Elizabeth tells Lois what really happened, then forces Jessica to apologize by blackmailing her. If Jess doesn’t apologize, Liz will tell the Unicorns that she, not Liz, did the task. Then Elizabeth helps Lois get revenge by pulling the shaving cream trick on Lila while Amy takes pictures.

In other storylines: Jessica’s obsessed with ballet. The twins start taking dance classes, and Jess is clearly the best of the group, but the teacher, Madame André, hates her for trying to stand out on the first day.

The twins have been sharing a room, but Alice decides they should have their own space. If I were Liz, having to live with a slob like Jessica, I’d be hugely grateful.
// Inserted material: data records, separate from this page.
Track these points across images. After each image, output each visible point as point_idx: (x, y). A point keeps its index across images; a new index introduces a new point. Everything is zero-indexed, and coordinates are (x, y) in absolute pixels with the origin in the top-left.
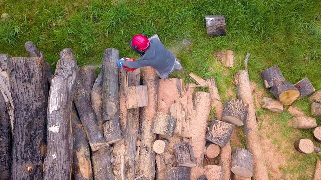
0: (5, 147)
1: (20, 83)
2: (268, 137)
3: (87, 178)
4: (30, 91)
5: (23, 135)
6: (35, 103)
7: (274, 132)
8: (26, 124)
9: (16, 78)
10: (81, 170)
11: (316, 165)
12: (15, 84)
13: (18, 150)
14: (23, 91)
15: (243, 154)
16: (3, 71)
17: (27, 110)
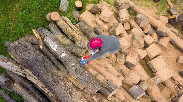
0: (39, 95)
1: (24, 53)
2: (142, 6)
4: (32, 53)
5: (46, 73)
6: (39, 57)
7: (142, 2)
8: (43, 68)
9: (20, 52)
11: (167, 2)
12: (22, 55)
13: (50, 81)
14: (29, 55)
16: (7, 62)
17: (38, 61)
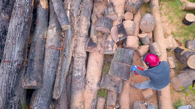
2: (166, 15)
3: (45, 8)
10: (41, 3)
15: (148, 15)
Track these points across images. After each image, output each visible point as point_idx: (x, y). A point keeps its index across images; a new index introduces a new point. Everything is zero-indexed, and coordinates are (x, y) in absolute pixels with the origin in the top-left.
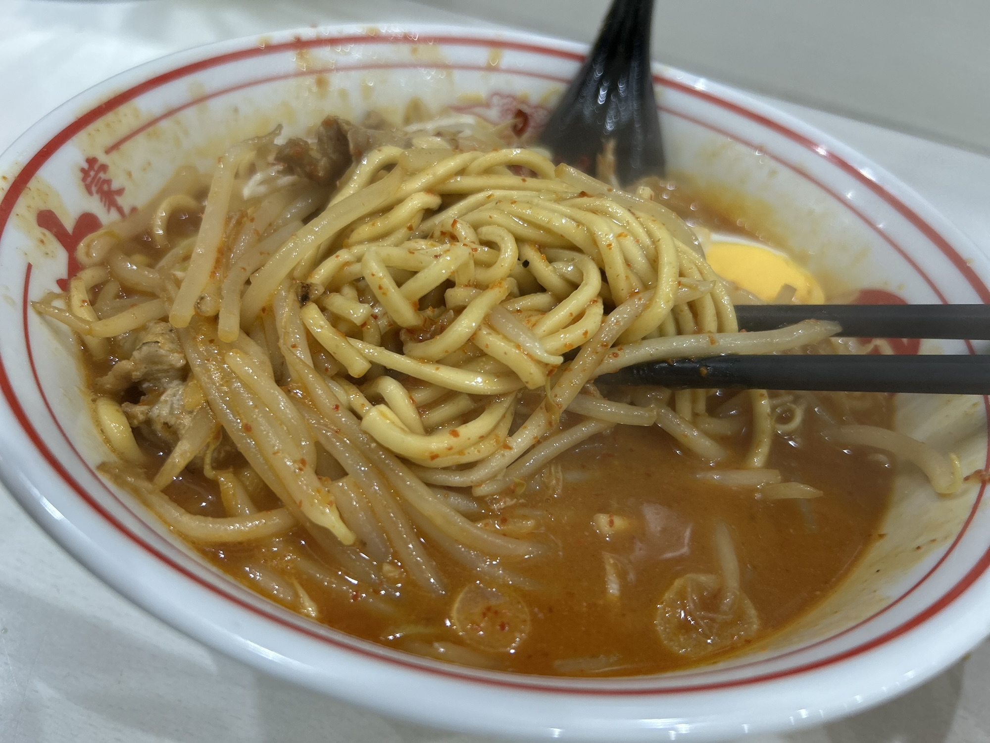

A girl named Roberta was kicked out of the Unicorns for staying out late with a high school boy who supposedly trashed the club. It turns out she was dating Steven, but she was the one trashing the Unicorns, not him. And she wasn’t kicked out for dating him – she was kicked out because Janet wants Steven. I can’t believe I’m saying this, but he deserves better.

Thoughts: Janet is Lila’s cousin, but she disappears after SVT and is never mentioned again. My guess is she harassed the wrong person and wound up dead in a ditch.

A man with the last name Nydick became a middle school teacher. Why would he set himself up for torture like that?

“Now I have two sophisticated daughters.” Yeah, one of them wore a yellow sweat suit all day, Ned, so I wouldn’t go with “sophisticated.”

Apparently there’s a middle schooler whose bra size is 36E. I don’t think that’s possible for someone that age.

If my parents made me share a room for 12 years when there was a guest room in the house the whole time, I’d be ticked.

Why did they only get revenge on Lila? Janet’s the ringleader. She’s the one to bring down. You’re supposed to stab Caesar!